An appellate court Monday struck down a Southern California city’s method of charging water users based on a tiered-rate system, a potential setback to municipalities across a parched state laboring to curtail water consumption under Gov. Jerry Brown’s recent order.
“The practical effect of the court’s decision is to put a straitjacket on local government at a time when maximum flexibility is needed,” Brown said in a prepared statement. “My policy is and will continue to be: Employ every method possible to ensure water is conserved across California.”
Amid four years of drought, Brown earlier this month ordered the State Water Resources Control Board to direct urban water suppliers to develop rate structures and other pricing mechanisms, including surcharges, fees and penalties, to maximize water conservation. The state water board is requiring individual districts to reduce water use by 4 percent to 36 percent less than 2013 levels. A spokesman for the board said the agency was reviewing the ruling and did not have a comment.
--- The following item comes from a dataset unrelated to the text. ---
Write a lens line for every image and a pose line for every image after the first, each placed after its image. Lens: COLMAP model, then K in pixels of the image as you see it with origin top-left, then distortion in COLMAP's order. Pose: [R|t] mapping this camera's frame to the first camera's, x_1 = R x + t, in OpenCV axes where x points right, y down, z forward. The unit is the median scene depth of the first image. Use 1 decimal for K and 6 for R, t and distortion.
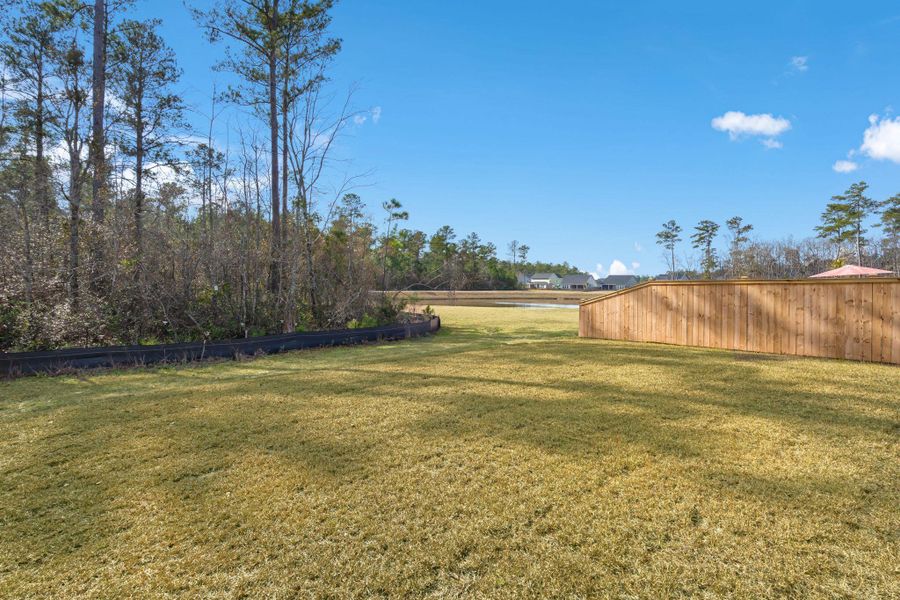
lens RADIAL K [[458.9, 0, 450.0], [0, 458.9, 300.0], [0, 0, 1]] dist [0.002938, 0.000714]
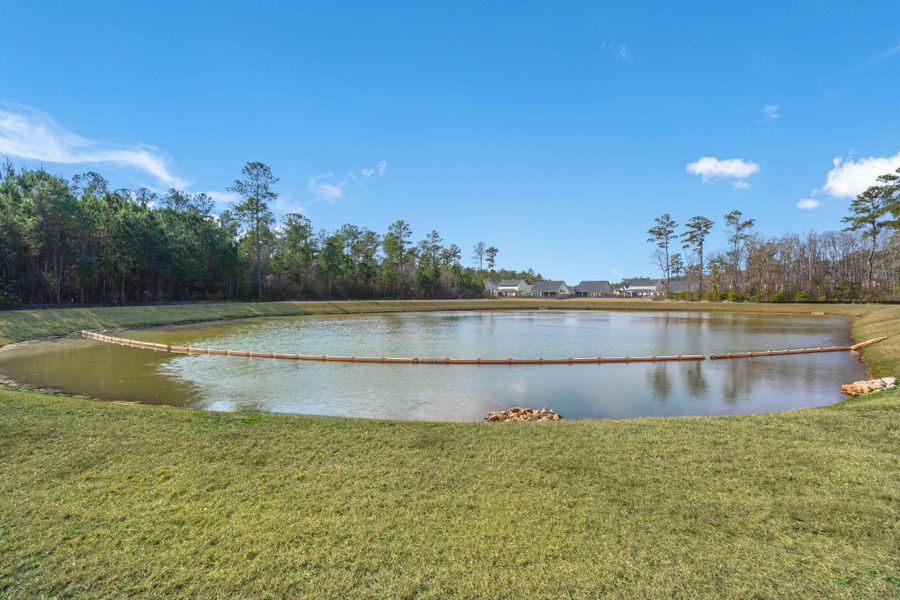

In the 28-page ruling, the 4th District Court of Appeal ruled that while tiered rates that rise incrementally based on a customer’s usage are “perfectly consonant” with the law, the tiers still must correspond to the cost of delivering the service. The case involved San Juan Capistrano, in southern Orange County.
“The water agency here did not try to calculate the cost of actually providing water at its various tier levels,” the three-judge court wrote in the unanimous ruling. “It merely allocated all its costs among the price tier levels, based not on costs, but on predetermined usage budgets.”
Tim Quinn, executive director of the Association of California Water Agencies, called the ruling a potentially major blow to water conservation efforts in California. Quinn said two-thirds of urban water agencies in the state use some form of tiered or block pricing, mainly as a way of encouraging users to refrain from overusing water. He said attorneys are reviewing the ruling to determine its implications.
“We are very concerned,” Quinn said, adding that his agency is taking a deeper look at the ruling. “My gut tells me it is a serious problem.”
Benjamin Benumof, an attorney for taxpayer advocates who filed the lawsuit, disagreed, contending that promoting savings and meeting the court’s standards are not at odds with each other.
“The court simply invalidated ‘arbitrary’ tiered rates,” he said.
Government has many tools at its disposal to promote savings, including further increasing rebate programs for low-flow appliances and turf removal, Benumof said.
“There are lots of ways to conserve, and if anything, (the ruling) provides a better road map for governments to become compliant and have a real conservation program that attains real conservation goals,” he said.
Many Sacramento-area water agencies use a tiered pricing system, including Placer County, Roseville, West Sacramento, Folsom, San Juan and Sacramento Suburban. Ross Branch, spokesman for the Placer County Water Agency, which provides water for most of the county, said his agency officials also will be reviewing the court opinion. “We have to let the dust settle. It just came out,” he said.
In 2010 – before drought gripped the state – San Juan Capistrano established a tiered system to charge heavy users nearly four times more per unit than their lower-usage neighbors were made to pay.
The Capistrano Taxpayers Association sued, saying it violated Proposition 218, a 1996 ballot measure stating that a city cannot impose fees for services that exceed the actual cost. The Superior Court in Orange County sided with the taxpayers in August 2013 and found the tiered water rate structure unconstitutional, and the city amended its rates and brought them closer to the cost of water.
In the appellate ruling, the justices said the trial court correctly determined that the water agency failed to carry the burden imposed by Proposition 218. Benumof said his clients are “very reasonable ... and wanting to move on. We don’t anticipate any further challenge to the city’s rates at this point,” he said.
Still, it’s unclear how the ruling will be interpreted elsewhere. Neither the voters, nor the Constitution, say anything that would prohibit tiered pricing, Judge William Bedsworth wrote in the opinion. He added: “But the tiers must be based on usage, not budgets.”
San Juan Capistrano officials stressed in a statement that the Court of Appeal returned the matter to the trial court for further litigation, specifically stating that there was not yet a “prevailing party” in the case. A spokesman said he could not comment on whether the city plans to appeal.
“City officials are analyzing the ruling and the City Council will consider the city’s options shortly,” the statement said.
Attorney Kelly Salt, with Best Best & Krieger in San Diego, said the ruling appears to be narrow enough that it could allow some agencies to maintain tiered pricing. Salt filed an amicus brief in the case for the California State Association of Counties, League of California Cities and Association of California Water Agencies.
She said the court ruled that the city of San Juan Capistrano did not do enough to show that its pricing structure is based on the cost to the the city to provide water, but some other water agencies may feel that they can show, if challenged, their pricing structure meets Proposition 218’s “nexus” requirements.
“It’s hard to say at this point,” she said. “The court didn’t provide a great deal of guidance.”
“Many water agencies may feel they already meet the standard stated in the court’s opinion. Others may want to take a second look” at their pricing structure, she said. Salt added: “It is unfortunate that this decision came down during the worst drought in California history.”